#### REQUIRED ACTION:
The data below should be transcribed in full, with no picture included.

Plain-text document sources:
=== Begin Enclosure ===

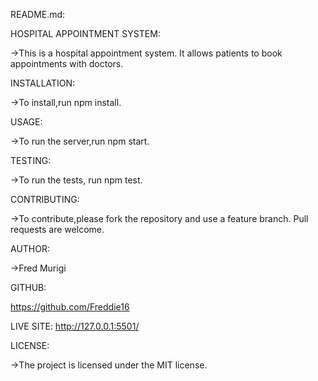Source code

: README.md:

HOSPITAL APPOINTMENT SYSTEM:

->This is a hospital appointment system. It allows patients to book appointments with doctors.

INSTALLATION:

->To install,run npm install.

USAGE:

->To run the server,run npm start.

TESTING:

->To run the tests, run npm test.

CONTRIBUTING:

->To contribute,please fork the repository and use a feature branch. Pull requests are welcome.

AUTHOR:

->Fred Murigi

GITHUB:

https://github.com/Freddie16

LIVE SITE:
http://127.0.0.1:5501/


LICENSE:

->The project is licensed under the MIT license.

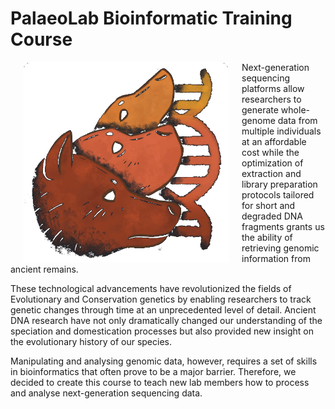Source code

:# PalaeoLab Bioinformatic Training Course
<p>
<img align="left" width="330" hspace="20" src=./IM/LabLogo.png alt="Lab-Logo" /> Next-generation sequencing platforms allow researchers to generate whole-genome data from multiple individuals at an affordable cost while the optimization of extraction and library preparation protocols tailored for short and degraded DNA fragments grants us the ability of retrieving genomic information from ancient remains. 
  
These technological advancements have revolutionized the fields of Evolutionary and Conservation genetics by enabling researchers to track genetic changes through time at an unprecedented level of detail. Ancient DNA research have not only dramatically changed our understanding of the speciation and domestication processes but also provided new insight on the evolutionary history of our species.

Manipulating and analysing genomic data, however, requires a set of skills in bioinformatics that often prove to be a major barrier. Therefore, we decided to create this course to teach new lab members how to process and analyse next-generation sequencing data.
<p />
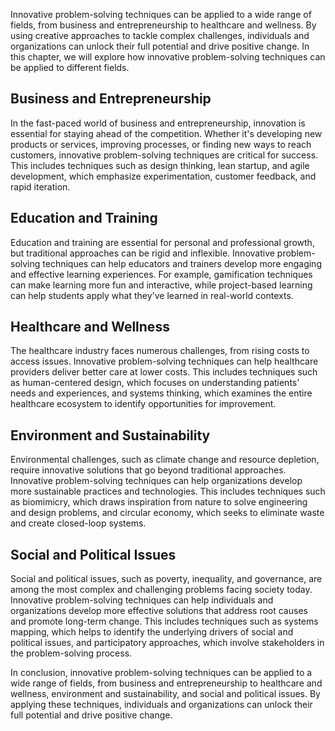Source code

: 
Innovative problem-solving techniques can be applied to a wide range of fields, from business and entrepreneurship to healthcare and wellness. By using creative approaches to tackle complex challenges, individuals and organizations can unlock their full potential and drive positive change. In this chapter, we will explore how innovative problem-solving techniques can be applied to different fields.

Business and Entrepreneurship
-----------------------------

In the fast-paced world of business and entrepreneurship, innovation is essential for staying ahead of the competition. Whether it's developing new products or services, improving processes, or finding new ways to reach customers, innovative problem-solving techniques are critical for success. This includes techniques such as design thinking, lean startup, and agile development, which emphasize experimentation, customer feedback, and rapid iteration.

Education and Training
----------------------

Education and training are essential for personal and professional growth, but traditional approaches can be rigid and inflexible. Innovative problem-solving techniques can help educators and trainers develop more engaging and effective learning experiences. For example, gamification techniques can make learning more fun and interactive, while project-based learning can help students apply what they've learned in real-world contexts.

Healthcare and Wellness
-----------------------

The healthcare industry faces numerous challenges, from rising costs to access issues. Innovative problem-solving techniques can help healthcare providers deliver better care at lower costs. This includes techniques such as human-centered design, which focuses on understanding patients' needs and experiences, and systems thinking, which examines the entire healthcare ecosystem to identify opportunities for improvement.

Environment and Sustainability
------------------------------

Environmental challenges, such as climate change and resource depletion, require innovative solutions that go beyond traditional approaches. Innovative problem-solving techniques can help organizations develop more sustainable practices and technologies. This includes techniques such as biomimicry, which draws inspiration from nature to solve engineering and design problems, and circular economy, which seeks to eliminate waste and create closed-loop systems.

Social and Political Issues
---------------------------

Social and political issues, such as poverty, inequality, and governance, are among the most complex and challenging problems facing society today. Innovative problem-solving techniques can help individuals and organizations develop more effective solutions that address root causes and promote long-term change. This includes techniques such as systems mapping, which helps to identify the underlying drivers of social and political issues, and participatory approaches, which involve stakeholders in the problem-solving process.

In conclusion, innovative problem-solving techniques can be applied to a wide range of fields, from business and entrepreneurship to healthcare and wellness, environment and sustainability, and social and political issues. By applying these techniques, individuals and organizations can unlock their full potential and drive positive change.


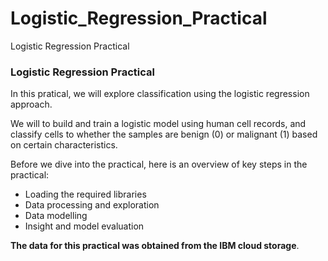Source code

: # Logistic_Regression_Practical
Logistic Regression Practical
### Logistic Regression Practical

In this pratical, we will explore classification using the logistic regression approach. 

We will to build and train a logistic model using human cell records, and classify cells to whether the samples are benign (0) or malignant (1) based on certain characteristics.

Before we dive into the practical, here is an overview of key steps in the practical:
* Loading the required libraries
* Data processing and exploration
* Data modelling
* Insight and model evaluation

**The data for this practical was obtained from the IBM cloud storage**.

=== End Enclosure ===

#### SOLUTION TO THIS EXERCISE:
Source code

: README.md:

HOSPITAL APPOINTMENT SYSTEM:

->This is a hospital appointment system. It allows patients to book appointments with doctors.

INSTALLATION:

->To install,run npm install.

USAGE:

->To run the server,run npm start.

TESTING:

->To run the tests, run npm test.

CONTRIBUTING:

->To contribute,please fork the repository and use a feature branch. Pull requests are welcome.

AUTHOR:

->Fred Murigi

GITHUB:

https://github.com/Freddie16

LIVE SITE:
http://127.0.0.1:5501/


LICENSE:

->The project is licensed under the MIT license.

Source code

:# PalaeoLab Bioinformatic Training Course
<p>
<img align="left" width="330" hspace="20" src=./IM/LabLogo.png alt="Lab-Logo" /> Next-generation sequencing platforms allow researchers to generate whole-genome data from multiple individuals at an affordable cost while the optimization of extraction and library preparation protocols tailored for short and degraded DNA fragments grants us the ability of retrieving genomic information from ancient remains. 
  
These technological advancements have revolutionized the fields of Evolutionary and Conservation genetics by enabling researchers to track genetic changes through time at an unprecedented level of detail. Ancient DNA research have not only dramatically changed our understanding of the speciation and domestication processes but also provided new insight on the evolutionary history of our species.

Manipulating and analysing genomic data, however, requires a set of skills in bioinformatics that often prove to be a major barrier. Therefore, we decided to create this course to teach new lab members how to process and analyse next-generation sequencing data.
<p />
Source code

: 
Innovative problem-solving techniques can be applied to a wide range of fields, from business and entrepreneurship to healthcare and wellness. By using creative approaches to tackle complex challenges, individuals and organizations can unlock their full potential and drive positive change. In this chapter, we will explore how innovative problem-solving techniques can be applied to different fields.

Business and Entrepreneurship
-----------------------------

In the fast-paced world of business and entrepreneurship, innovation is essential for staying ahead of the competition. Whether it's developing new products or services, improving processes, or finding new ways to reach customers, innovative problem-solving techniques are critical for success. This includes techniques such as design thinking, lean startup, and agile development, which emphasize experimentation, customer feedback, and rapid iteration.

Education and Training
----------------------

Education and training are essential for personal and professional growth, but traditional approaches can be rigid and inflexible. Innovative problem-solving techniques can help educators and trainers develop more engaging and effective learning experiences. For example, gamification techniques can make learning more fun and interactive, while project-based learning can help students apply what they've learned in real-world contexts.

Healthcare and Wellness
-----------------------

The healthcare industry faces numerous challenges, from rising costs to access issues. Innovative problem-solving techniques can help healthcare providers deliver better care at lower costs. This includes techniques such as human-centered design, which focuses on understanding patients' needs and experiences, and systems thinking, which examines the entire healthcare ecosystem to identify opportunities for improvement.

Environment and Sustainability
------------------------------

Environmental challenges, such as climate change and resource depletion, require innovative solutions that go beyond traditional approaches. Innovative problem-solving techniques can help organizations develop more sustainable practices and technologies. This includes techniques such as biomimicry, which draws inspiration from nature to solve engineering and design problems, and circular economy, which seeks to eliminate waste and create closed-loop systems.

Social and Political Issues
---------------------------

Social and political issues, such as poverty, inequality, and governance, are among the most complex and challenging problems facing society today. Innovative problem-solving techniques can help individuals and organizations develop more effective solutions that address root causes and promote long-term change. This includes techniques such as systems mapping, which helps to identify the underlying drivers of social and political issues, and participatory approaches, which involve stakeholders in the problem-solving process.

In conclusion, innovative problem-solving techniques can be applied to a wide range of fields, from business and entrepreneurship to healthcare and wellness, environment and sustainability, and social and political issues. By applying these techniques, individuals and organizations can unlock their full potential and drive positive change.


Source code

: # Logistic_Regression_Practical
Logistic Regression Practical
### Logistic Regression Practical

In this pratical, we will explore classification using the logistic regression approach. 

We will to build and train a logistic model using human cell records, and classify cells to whether the samples are benign (0) or malignant (1) based on certain characteristics.

Before we dive into the practical, here is an overview of key steps in the practical:
* Loading the required libraries
* Data processing and exploration
* Data modelling
* Insight and model evaluation

**The data for this practical was obtained from the IBM cloud storage**.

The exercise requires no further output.